The Texas Supreme Court correctly rejected the plaintiffs’ argument and followed its earlier decision in Havner on specific causation:

“But while the controlled, experimental, and prospective nature of clinical trials undoubtedly make them more reliable than retroactive, observational studies, both must show a statistically significant doubling of the risk in order to be some evidence that a drug more likely than not caused a particular injury.”

Slip op. at 10.

The Garza Court, however, went a dictum too far by expressing some of the Havner requirements as applying to general causation:

Havner holds, and we reiterate, that when parties attempt to prove general causation using epidemiological evidence, a threshold requirement of reliability is that the evidence demonstrate a statistically significant doubling of the risk. In addition, Havner requires that a plaintiff show ‘that he or she is similar to [the subjects] in the studies’ and that ‘other plausible causes of the injury or condition that could be negated [are excluded] with reasonable certainty’.40

Slip op. at 13-14 (quoting from Havner at 953 S.W.2d at 720).

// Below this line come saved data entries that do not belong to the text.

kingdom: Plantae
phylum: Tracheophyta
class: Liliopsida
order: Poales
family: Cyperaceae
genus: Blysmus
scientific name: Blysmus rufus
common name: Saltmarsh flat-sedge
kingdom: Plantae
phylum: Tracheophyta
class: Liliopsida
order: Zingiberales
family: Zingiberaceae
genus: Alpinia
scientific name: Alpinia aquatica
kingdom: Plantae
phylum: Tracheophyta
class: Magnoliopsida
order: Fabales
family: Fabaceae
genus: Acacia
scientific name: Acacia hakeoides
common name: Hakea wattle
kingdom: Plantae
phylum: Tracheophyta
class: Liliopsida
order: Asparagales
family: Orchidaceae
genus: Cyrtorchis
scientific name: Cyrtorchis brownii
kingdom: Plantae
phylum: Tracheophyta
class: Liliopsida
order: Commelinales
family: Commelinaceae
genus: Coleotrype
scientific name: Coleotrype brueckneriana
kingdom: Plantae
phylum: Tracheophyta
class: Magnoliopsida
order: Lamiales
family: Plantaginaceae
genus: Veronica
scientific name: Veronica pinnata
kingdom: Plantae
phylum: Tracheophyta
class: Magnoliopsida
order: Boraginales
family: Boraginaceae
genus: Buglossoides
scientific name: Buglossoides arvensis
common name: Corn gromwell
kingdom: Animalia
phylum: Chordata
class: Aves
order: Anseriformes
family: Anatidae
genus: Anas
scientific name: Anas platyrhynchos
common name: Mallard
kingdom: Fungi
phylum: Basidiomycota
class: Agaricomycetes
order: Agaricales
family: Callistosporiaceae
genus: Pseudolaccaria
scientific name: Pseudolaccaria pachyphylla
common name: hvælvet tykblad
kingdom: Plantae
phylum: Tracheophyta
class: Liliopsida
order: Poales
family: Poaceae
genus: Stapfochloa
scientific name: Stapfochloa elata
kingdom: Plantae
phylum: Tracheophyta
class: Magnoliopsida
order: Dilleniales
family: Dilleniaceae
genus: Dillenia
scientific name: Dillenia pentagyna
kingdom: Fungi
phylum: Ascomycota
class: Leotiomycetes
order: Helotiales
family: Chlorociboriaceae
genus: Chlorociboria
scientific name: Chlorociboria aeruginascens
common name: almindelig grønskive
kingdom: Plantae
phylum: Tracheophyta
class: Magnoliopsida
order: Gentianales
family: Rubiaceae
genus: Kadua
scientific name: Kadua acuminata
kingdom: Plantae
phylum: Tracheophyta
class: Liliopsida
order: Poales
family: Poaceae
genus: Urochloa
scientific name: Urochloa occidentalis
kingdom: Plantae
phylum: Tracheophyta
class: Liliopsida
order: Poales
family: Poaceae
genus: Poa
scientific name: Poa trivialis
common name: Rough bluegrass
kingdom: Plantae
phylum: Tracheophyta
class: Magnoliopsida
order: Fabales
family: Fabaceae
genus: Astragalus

General causation was not the dispositive issue in Garza, and so this language must be treated as dictum.  The sloppiness in confusing the requisites of general and specific causation is regrettable.

The plaintiffs also advanced another argument, which is becoming a commonplace in health-effects litigation.  They threw all their evidence into a pile, and claimed that the “totality of the evidence” supported their claims.  This argument is somehow supposed to supplant a reasoned approach to the issue of what specific inferences can be drawn from what kind of evidence.  The Texas Supreme Court saw through the pile, and dismissed the hand waving:

“The totality of the evidence cannot prove general causation if it does not meet the standards for scientific reliability established by Havner. A plaintiff cannot prove causation by presenting different types of unreliable evidence.”

Slip op. at 17.

All in all, the Garza Court did better than many federal courts that have consistently confused risk with cause, as well as general with specific causation.